Over the years, more gays are coming out. It used to be that “coming out of the closet” (do not like that term bu gets the point across) was an “event”, nowadays, it more of a non-event. In fact, fighting for EQUAL rights for gays is still an “event”. One can be certain that in a few years, once EQUAL rights for gays have been had, even the “event” of today will become more like non-events, suppose something like interracial marriages of today. Slowly we moved from different “time periods” of the struggles of being gay from being secretive to coming out to asking for EQUAL rights to feeling proud and in the near future, HAVING EQUAL rights. In the same vein, can IVF parents feel PROUD and be honest? Can IVF children feel PROUD with the truth? How can secrecy and lying help?
Social injustice is a terrible thing and has shown itself in differing ways from slavery to women suffrage to right to vote to civil rights to apartheid to freedom from colonialism to the ongoing struggles of the LGBTI movement. Can we have EQUAL rights for IVF families in parallel or they can only be asked AFTER equal rights for gays has been had? There are so many similarities between the gay rights movement and IVF movement. One of the big similarity is gays may also be IVF parents and therefore are ALSO affected by the IVF rights movement. If a gay father can be honest and truthful with his child, can an IVF parent ALSO be truthful to his IVF child? or should they be forced to LIE? What is in the best interest of the child – truth or lies?
Looking for an Erin Brockowich or “Pam Landy” from the movie “The Bourne Ultimatum”. Anyone willing to give it ALL to uncover the TRUTH and provide relief to the VICTIMS?
IVF and PROUD
So is it OK for an IVF parents to ask for EQUAL rights? In a democracy, a minority (like IVF families) can only get EQUAL rights with help of the majority because the votes count. How can you have help and support from the majority without education and awareness of IVF families’ issues? Since most people are not IVF families, how do they know the LEGAL struggles and issues that IVF families face? Is it OK to be IVF and be proud?
History repeats itself. Initially when gays started coming out, there was a section of the society who claimed it can be cured and some may still believe that. It may have been classified as a “medical condition” to be cured by “medicine”. Oppression, silencing their voices, other abuses followed. After years, just like water, truth found a way out. Then what was the point of all those years of struggle? Today IVF parents are silenced, abused, oppressed. Innocent, voiceless IVF children are being victimized. When will they get justice?
I Have A Dream…
I have a dream that someday IVF children and families will have EQUAL rights and NOT be a slave or hostage to infertility. Infertility is very traumatic, why continue the burden onto innocent, voiceless IVF children after they are born due to unequal laws?
I have a dream that someday a child’s rights is NOT based on their parent’s gender.
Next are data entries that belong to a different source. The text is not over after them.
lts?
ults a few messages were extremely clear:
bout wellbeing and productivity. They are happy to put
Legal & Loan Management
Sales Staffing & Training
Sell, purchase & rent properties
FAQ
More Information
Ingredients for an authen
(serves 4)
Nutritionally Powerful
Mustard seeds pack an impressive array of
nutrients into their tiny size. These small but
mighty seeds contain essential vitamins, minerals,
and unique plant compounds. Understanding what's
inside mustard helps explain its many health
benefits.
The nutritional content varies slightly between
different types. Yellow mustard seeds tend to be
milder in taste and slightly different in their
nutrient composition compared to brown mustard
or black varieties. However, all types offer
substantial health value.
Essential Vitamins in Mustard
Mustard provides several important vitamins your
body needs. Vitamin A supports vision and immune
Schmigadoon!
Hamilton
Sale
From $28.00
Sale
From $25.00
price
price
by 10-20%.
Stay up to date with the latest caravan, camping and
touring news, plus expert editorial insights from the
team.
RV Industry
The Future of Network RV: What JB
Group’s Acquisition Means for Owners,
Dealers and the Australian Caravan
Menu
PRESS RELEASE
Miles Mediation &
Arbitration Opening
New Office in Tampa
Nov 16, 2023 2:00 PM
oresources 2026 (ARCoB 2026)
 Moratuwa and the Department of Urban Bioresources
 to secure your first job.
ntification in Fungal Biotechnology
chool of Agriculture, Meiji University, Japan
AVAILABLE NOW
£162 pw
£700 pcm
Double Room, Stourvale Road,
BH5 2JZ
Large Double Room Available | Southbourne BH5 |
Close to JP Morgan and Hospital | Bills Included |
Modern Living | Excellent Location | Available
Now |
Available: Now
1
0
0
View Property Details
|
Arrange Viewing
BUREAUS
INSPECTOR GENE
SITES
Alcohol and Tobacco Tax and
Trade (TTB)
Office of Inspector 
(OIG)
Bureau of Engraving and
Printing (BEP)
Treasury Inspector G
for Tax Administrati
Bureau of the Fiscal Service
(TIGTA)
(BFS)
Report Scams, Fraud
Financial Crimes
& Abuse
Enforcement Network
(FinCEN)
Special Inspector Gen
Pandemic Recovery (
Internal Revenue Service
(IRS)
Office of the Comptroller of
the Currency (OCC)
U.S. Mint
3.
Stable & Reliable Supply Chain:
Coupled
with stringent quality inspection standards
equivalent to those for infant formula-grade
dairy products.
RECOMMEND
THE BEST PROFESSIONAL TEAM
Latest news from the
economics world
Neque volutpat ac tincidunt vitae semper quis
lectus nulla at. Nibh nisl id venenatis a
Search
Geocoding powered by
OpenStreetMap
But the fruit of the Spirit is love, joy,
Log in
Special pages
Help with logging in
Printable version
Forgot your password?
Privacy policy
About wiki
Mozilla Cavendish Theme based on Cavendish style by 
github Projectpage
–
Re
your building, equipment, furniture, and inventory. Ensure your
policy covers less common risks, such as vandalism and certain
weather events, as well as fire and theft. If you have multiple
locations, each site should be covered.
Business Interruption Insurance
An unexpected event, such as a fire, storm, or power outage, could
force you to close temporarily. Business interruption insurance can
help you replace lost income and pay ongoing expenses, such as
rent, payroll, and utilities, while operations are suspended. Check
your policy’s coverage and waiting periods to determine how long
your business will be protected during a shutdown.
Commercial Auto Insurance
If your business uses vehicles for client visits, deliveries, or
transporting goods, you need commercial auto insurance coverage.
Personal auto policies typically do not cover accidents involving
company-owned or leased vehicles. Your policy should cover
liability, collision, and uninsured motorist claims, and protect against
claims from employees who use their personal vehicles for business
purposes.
I have a dream that someday what will matter MOST is the love for the child as a parent and NOT a parent’s gender.
I have a dream that someday IVF parents are able to say the TRUTH to their IVF children without any stigma or REQUIRING a court order to say the TRUTH.
I have a dream that someday IVF families will be allowed to CELEBRATE IVF with their IVF children instead of SUPPRESSING the FACTS and LYING and CENSORSHIP.
I have a dream that someday the ONLY thing that matters is TRUTH.
Do gays need to seek permission when announcing them being gay and asking for EQUAL gay rights? Then why a different set of rules for IVF parents and spousal caregivers of intersex?
If its OK to be the world’s first IVF child or world’s first IVF parent or world’s first gay IVF father, is it OK to feel proud as an IVF parent to give the world its FIRST IVF child in an intersex marriage? It transcends the social justice on multiple levels and shows social acceptance on multiple levels of an intersex individual. Is it OK to feel proud as a spouse caregiver of intersex? One becomes a spouse caregiver when the intersex person has the controversial intersex surgery DURING a marriage. If the UN Special Rapporteur on Torture calls for a STOP to such surgeries without consent, is their any torture and/or trauma on an unsuspecting spouse of intersex when its performed DURING a marriage? Does the forced silence and secrecy further VICTIMIZE the spouse? How does secrecy and lying help? Is forcing silence upon someone same as abuse?
Ironically, the world’s second IVF child and India’s first IVF child was delivered just 67 days after the world’s FIRST IVF child in 1978. Dr. Mukherjee, the pioneering Indian IVF doctor received humiliation and horror instead of acceptance for his novel research. Incidentally, his innovative techniques went on to become most popular and copied. However, he committed suicide without any recognition and was forced to live in secrecy and lies. While, Dr. Robert Edwards, the first IVF doctor in England went on to receive a Nobel Prize for his pioneering work in IVF. What a difference TRUTH and HONESTY makes. How does secrecy and lies help anyone?
US is a forebearer of human rights and child rights. Will its system help the minority within the minority? Will it move forward with TRUTH and FACTS or Secrecy and Lies? History will be the TRUE TEST. Lies cannot be held forever. Truth prevails.